El cerumen no es suciedad, sino una sustancia natural producida por el organismo. Cumple funciones esenciales: protege el oído de bacterias, polvo y agentes externos, además de lubricar el canal auditivo. En condiciones normales, el propio sistema del cuerpo se encarga de su expulsión gradual hacia el exterior.
El problema aparece cuando ese mecanismo natural se interrumpe. El uso de cotonetes, llaves, clips u otros objetos puede alterar la autolimpieza del oído, empujar la cera hacia zonas profundas y favorecer su acumulación. Con el tiempo, esto puede derivar en un tapón de cerumen que bloquea parcial o totalmente el canal auditivo.
Cómo se tratan los tapones de cera
En la mayoría de los casos, los tapones no representan un riesgo grave, pero sí pueden ser molestos. Existen métodos seguros para tratarlos:
-
Gotas cerumenolíticas: ayudan a ablandar la cera para facilitar su expulsión natural.
-
Irrigación controlada: realizada por profesionales, utiliza agua a presión suave para remover el tapón.
-
Extracción manual: se realiza con instrumental específico bajo visión directa.
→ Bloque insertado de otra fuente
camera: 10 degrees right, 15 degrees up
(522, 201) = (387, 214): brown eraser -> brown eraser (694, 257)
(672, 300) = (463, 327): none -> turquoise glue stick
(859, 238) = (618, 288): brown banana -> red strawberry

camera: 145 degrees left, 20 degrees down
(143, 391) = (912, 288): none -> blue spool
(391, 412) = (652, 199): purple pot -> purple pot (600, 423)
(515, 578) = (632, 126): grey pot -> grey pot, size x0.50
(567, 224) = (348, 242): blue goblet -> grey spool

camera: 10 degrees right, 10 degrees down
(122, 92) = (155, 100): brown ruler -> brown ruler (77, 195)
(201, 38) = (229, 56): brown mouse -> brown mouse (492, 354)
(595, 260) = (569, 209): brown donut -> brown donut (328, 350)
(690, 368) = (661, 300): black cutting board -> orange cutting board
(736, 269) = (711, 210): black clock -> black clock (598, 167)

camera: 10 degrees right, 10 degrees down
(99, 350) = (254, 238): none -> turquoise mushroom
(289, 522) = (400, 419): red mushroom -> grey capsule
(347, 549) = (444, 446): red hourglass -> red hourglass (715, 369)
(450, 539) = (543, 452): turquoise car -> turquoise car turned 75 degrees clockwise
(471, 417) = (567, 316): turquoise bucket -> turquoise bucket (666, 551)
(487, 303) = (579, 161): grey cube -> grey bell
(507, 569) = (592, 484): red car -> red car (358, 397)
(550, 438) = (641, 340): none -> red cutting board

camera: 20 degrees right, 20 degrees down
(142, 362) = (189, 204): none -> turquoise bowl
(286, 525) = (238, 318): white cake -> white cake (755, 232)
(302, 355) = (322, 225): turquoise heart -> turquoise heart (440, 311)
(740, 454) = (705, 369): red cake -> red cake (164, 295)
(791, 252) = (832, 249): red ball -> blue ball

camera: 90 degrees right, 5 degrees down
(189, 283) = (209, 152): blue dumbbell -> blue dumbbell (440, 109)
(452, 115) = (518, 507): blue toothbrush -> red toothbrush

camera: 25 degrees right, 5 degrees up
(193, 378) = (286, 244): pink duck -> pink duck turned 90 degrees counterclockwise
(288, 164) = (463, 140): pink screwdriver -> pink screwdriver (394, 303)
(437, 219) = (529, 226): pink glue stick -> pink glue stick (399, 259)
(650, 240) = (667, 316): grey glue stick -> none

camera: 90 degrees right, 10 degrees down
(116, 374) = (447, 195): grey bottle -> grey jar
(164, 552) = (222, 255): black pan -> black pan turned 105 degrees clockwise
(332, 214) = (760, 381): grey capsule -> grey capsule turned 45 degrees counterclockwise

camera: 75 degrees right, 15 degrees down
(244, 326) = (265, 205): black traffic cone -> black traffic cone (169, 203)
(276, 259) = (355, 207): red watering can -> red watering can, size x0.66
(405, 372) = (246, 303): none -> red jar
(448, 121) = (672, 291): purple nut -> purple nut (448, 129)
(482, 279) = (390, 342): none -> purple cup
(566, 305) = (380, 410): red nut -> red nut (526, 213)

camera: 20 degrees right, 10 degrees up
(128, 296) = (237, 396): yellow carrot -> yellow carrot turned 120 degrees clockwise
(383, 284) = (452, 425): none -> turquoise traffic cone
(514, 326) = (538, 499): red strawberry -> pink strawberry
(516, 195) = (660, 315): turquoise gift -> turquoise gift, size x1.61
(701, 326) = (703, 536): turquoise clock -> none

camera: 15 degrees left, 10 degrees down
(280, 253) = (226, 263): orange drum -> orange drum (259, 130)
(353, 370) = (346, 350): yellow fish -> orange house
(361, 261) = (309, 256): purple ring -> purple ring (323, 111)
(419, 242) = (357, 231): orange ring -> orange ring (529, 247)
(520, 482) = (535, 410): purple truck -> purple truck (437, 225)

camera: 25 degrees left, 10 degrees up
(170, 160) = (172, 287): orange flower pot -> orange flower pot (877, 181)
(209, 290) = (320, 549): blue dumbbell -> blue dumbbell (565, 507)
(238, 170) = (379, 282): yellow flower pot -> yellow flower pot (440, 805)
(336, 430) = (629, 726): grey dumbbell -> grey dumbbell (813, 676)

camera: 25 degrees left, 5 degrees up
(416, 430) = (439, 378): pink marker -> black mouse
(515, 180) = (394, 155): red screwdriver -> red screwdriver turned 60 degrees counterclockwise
Es importante evitar los intentos caseros, ya que pueden empeorar la obstrucción o generar lesiones.
Cuándo ir al otorrinolaringólogo
Los especialistas recomiendan consultar cuando aparecen algunos de estos síntomas:
- Sensación persistente de oído tapado
- Disminución de la audición repentina o progresiva
- Zumbidos o ruidos (tinnitus)
- Dolor o molestia en el oído
- Mareos o sensación de inestabilidad
- Secreciones o sospecha de infección
- Intentos fallidos de limpieza en el hogar
También es aconsejable acudir si la persona tiene antecedentes de tapones recurrentes, usa audífonos o tiene el conducto auditivo estrecho, ya que en esos casos la acumulación de cera es más frecuente.
Recomendaciones generales
Los especialistas remarcan que no es necesario realizar una limpieza profunda del oído de forma rutinaria. La higiene adecuada se limita a la parte externa de la oreja, dado que el canal auditivo está diseñado para autorregularse.
En este sentido, la recomendación es clara: cuanto más se intenta limpiar el interior del oído con métodos invasivos, mayor es la probabilidad de generar el problema que se busca evitar.